Aujourd’hui, nous voyons presque quotidiennement des histoires provenant du sud de la frontière décrivant les attaques du gouvernement contre la liberté académique. Les universités sont poussées à supprimer la liberté d’expression sur le campus ; des programmes de recherche sont interrompus parce qu’un jeune codeur de vingt ans pense avoir trouvé un mot à risque dans la description d’un projet. (Ne riez pas trop fort… dans les années 1990, Randy White, député réformiste de Fraser Valley West, a lu que quelqu’un avait reçu une bourse de recherche pour étudier la « théorie de Lie ». En Anglais, bien sûr, « lie » signifie « mensonge », et M. White a estimé qu’il y avait suffisamment de « mensonges » dans le monde sans l’aide du CRSNG et a dénoncé cette subvention de recherche comme un gaspillage de l’argent des contribuables. Les États-Unis n’ont pas le monopole de l’ultracrepidarité et de la sous-information, loin s’en faut). Des travaux importants sur l’épidémiologie et le développement de vaccins sont apparemment entravés pour satisfaire le mouvement anti-vax.
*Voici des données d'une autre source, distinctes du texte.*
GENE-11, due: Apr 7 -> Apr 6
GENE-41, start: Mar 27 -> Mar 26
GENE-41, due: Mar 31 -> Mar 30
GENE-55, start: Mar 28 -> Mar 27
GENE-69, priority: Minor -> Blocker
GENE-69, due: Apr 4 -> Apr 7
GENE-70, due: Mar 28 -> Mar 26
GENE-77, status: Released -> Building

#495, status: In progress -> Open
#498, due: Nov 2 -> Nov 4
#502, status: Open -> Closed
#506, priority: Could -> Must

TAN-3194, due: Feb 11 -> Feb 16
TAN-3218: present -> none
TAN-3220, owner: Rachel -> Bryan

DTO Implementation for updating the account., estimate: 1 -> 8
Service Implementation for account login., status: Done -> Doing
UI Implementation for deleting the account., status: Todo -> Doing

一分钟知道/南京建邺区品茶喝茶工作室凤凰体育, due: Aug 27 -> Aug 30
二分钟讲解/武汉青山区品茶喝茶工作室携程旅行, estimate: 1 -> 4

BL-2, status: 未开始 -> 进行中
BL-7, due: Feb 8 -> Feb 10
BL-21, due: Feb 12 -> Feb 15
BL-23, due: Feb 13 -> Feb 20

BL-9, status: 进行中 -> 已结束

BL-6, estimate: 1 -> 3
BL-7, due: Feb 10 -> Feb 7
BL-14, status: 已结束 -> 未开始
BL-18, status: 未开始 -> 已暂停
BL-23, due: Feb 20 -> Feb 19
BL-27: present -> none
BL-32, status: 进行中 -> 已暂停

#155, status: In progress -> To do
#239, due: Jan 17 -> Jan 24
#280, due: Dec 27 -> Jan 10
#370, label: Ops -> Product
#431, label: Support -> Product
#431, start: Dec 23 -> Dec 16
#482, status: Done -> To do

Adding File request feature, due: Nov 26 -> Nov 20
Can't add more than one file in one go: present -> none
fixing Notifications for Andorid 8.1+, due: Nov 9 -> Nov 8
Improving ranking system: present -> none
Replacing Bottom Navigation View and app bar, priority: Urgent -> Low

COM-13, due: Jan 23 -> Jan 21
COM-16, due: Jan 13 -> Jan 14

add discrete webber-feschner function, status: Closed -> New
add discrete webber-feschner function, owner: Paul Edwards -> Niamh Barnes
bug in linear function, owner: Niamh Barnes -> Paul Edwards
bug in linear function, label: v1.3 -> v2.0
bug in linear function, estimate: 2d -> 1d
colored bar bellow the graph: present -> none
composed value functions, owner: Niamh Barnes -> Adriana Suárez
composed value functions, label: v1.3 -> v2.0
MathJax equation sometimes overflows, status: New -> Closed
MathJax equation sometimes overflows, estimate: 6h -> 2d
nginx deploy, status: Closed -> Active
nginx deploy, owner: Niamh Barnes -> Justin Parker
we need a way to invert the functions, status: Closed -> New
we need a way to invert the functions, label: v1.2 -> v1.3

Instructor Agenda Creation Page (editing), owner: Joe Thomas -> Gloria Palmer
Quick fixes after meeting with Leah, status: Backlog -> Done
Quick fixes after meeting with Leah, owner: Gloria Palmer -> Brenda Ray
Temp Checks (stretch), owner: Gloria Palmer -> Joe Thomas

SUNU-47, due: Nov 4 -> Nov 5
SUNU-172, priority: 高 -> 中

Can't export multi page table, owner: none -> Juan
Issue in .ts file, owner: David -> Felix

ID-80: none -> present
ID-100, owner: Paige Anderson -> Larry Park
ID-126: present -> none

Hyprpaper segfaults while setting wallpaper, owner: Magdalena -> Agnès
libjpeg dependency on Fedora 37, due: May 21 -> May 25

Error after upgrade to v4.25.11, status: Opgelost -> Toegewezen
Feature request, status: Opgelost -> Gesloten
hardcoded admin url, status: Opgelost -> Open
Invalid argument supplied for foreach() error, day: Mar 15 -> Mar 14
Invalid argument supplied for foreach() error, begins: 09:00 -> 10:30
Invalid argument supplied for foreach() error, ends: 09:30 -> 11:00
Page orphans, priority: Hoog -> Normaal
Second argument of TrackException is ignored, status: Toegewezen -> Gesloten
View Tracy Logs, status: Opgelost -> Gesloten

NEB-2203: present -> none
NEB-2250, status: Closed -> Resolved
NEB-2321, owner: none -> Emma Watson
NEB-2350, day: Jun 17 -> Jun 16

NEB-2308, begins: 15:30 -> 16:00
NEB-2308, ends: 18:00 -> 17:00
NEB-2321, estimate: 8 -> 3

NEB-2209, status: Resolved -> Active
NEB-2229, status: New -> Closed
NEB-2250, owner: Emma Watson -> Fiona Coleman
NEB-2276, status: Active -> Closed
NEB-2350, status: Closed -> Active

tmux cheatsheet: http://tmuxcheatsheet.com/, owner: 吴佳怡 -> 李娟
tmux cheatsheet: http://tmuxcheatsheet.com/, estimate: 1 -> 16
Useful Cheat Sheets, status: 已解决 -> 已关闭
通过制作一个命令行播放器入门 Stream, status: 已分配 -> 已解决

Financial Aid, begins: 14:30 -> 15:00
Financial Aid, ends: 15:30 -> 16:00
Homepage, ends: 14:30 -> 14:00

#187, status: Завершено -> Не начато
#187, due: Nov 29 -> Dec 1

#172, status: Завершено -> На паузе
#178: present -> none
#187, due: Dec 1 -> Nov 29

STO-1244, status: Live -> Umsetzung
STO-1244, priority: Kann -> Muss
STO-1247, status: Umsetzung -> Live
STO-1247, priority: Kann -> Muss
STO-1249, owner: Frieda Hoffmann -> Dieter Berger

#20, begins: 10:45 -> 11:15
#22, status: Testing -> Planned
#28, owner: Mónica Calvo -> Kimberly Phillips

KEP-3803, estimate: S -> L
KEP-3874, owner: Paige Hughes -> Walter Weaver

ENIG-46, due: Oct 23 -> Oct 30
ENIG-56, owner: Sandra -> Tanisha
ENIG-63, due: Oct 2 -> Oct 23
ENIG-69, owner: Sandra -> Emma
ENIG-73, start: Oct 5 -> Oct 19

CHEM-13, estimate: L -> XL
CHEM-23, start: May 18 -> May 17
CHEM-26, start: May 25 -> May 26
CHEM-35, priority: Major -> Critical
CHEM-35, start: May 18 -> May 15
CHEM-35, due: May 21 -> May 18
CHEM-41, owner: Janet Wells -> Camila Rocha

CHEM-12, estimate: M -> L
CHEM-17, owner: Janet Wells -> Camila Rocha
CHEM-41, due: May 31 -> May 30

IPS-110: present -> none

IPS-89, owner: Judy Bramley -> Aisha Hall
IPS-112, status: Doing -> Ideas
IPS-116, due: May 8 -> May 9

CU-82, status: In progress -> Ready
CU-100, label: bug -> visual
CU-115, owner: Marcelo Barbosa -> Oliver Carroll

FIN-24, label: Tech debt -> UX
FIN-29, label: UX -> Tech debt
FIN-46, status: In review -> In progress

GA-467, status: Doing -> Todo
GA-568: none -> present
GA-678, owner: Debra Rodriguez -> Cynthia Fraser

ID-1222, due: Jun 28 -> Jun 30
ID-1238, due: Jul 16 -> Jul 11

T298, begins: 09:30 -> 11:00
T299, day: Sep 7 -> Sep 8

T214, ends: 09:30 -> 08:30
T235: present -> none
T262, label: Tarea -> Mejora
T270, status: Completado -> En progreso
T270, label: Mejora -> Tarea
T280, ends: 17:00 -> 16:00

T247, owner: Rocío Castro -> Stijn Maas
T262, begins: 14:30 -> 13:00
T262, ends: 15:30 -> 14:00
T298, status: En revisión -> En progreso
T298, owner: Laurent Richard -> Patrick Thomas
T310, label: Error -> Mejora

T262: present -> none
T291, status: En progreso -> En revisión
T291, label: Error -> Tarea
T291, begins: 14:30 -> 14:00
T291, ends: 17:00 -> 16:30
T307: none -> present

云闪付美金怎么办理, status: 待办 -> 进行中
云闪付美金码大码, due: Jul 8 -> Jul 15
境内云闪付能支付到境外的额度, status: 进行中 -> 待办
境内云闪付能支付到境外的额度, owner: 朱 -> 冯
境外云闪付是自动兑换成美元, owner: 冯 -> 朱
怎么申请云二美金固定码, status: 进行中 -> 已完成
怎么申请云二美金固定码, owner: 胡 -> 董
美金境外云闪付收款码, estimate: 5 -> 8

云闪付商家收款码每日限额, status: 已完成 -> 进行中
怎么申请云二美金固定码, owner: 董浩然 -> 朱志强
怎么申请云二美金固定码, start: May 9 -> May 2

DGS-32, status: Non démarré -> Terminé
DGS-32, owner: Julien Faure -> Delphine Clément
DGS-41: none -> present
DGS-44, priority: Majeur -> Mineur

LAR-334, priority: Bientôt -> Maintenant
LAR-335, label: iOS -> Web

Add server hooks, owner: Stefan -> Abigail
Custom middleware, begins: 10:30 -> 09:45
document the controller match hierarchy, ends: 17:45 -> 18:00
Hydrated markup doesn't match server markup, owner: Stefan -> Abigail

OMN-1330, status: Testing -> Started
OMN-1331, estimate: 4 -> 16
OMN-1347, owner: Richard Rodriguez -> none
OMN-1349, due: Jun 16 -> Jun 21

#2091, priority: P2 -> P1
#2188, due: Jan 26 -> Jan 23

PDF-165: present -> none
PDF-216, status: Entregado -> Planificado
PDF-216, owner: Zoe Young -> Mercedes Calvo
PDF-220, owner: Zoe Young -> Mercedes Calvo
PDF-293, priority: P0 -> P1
Verrons-nous une nouvelle vague d’universitaires américains souhaitant s’installer au Canada ? Des articles de presse suggèrent que le mouvement a déjà commencé. Mais en science comme dans tant d’autres domaines, les États-Unis sont depuis longtemps une puissance mondiale, un rôle que le gouvernement Trump met aujourd’hui en péril. Si le Canada peut éventuellement attirer certains scientifiques américains de premier plan qui ne bénéficient plus du soutien de leur propre gouvernement, en leur offrant un meilleur environnement de travail, cela pourrait être une bonne chose, qui mérite un investissement judicieux de la part de notre gouvernement.

Je tiens à préciser qu’il existe d’autres personnes dont les arguments humanitaires en faveur de l’entrée au Canada sont bien plus solides. Il ne s’agirait pas d’un programme de réfugiés – absolument aucun fonds ne devrait être détourné de l’assistance aux personnes vraiment désespérées. Il s’agirait plutôt d’une décision commerciale, d’un moyen de renforcer nos universités et nos instituts de recherche. Si certains chercheurs de haut niveau ne peuvent plus travailler efficacement aux États-Unis et peuvent le faire ici, le Canada devrait-il saisir l’occasion ? Il ne fait aucun doute qu’il existe également des arguments contre cette idée, mais c’est probablement un débat qui vaut la peine d’être mené.